▸ DATA EXTRACT

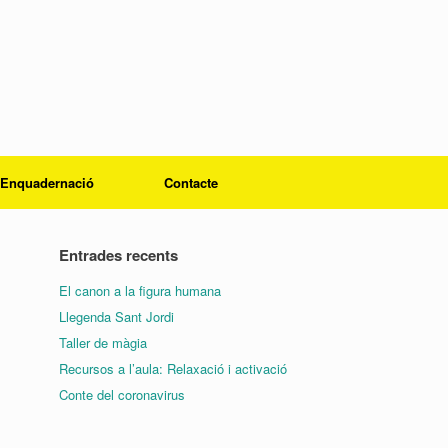
Enquadernació
Contacte
Entrades recents
El canon a la figura humana
Llegenda Sant Jordi
Taller de màgia
Recursos a l’aula: Relaxació i activació
Conte del coronavirus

▸ WORK INSTRUCTION
Exclude the images and copy every record above exactly.

▸ SOLUTION TO THE EXERCISE
Enquadernació
Contacte
Entrades recents
El canon a la figura humana
Llegenda Sant Jordi
Taller de màgia
Recursos a l’aula: Relaxació i activació
Conte del coronavirus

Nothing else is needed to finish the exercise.